I turned seventeen last week – celebrating with a picnic, a healthy dose of vintage clothes and a walk in the bluebell wood. This last activity didn't start out as an intentional tradition, but in the same way as a well-liked phrase may quickly become a mantra, so a stroll in the evening light has become a required part of my birthday. Wandering through the blue hush is a fitting conclusion to the day’s festivities.
This year the walk was shoehorned together with some photography. I climbed over fences in a vintage Parisian dress from ‘Les Marches aux Puces’, complete with a netting underskirt that scratched my legs and caught on the barbed wire as I scrambled. The heels came off to scale the huge water tank though. It stands like some kind of monument, the arrows pointing off towards trees and blue flowers.
Bluebells are bright crests to the grass waves. They are somehow unexpected wherever they grow – appearing in forests, along roads and spreading out thickly across hillsides – enhancing the location wherever they pop up. The atmosphere in our favourite wood during bluebell season is hallowed. It's the kind of place where one can imagine lying down and falling asleep for days, perhaps curled up under the base of an uprooted tree, such as the one pictured. It certainly lends itself to fairytale fantasies – although I like to subscribe to the Angela Carter school of thought, whereby the heroine can rescue herself from scrapes and mishaps without assistance. This wood was not full of wolves or witches though, and the only scrapes were the ones found on my shins.

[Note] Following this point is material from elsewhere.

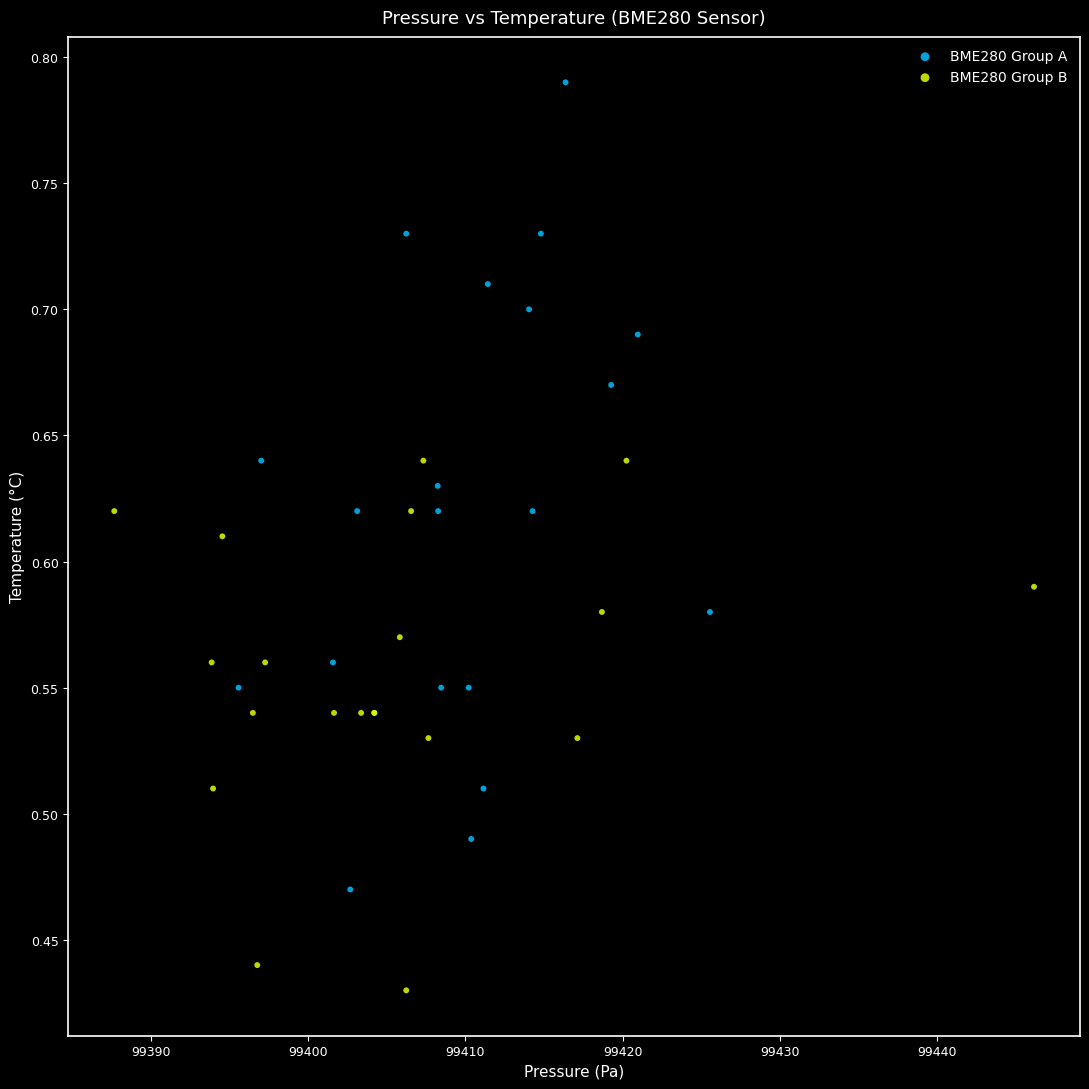

Which series contains the lowest Y value?

BME280 Group B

The English landscape is usually characterised by greens and browns. Bright tones appear in the wild flowers that tumble down lanes and across banks: pink clover and ragged robin, or yellow buttercups, dandelions and celandines. But these are still not quite as startling as a blue flower. Candia McWilliam, in her breathtaking but relentless autobiography ‘What to Look for in Winter: A Memoir in Blindness’ describes them as such: “… [blue] flowers are frail like faded, worn cloth or like those patches of sky. They are remote, as though glimpsed. They are slips of things, a hint, like young people in the one summer when they know they are lovely but do not know the effect of it, or the sea around the next bend, or fresh water between mouth and thirsty throat. They are half-seen. Once you have lived for a certain time, a blue flower makes you both satisfied and sad.” Her use of imagery is masterful, and the story told is truthful, persistently self-analytical and as brutal as it is beautiful. I bought it from Primrose Hill Bookshop during a fleeting trip to London, recognizing McWillliam's name from an Oxford podcast I had listened to the previous week. I was mesmerized by the way she spoke in her lecture, and even more impressed with her writing when I flicked to the first page. I cannot overstate the thrill of discovering a new author or novel among shelves and tables heavy with offerings. I would happily work - or even live - in any independent bookshop, particularly one such as Daunt or Persephone (speaking of which, I was shot in the latter for Elle Japan – the photo will be on my press page shortly!) However, I now have enough books of my own to open a small bookshop or library, with new birthday additions including Alice Oswald’s ‘Dart’ and Hilary Mantel’s ‘Wolf Hall’.
You can tell the age of a tree by the number of rings inside the trunk. As humans we don’t have a similar marking system – there's no new blotch or line that appears on the morning of each birthday. It's a more subtle process, body and face growing and ageing incrementally. This is matched with gradual internal change. The self, like a bluebell, can grow and wither and experience renewal year on year. My hope is that the twelve months ahead are filled with opportunities, experiences, interesting people and creative endeavours.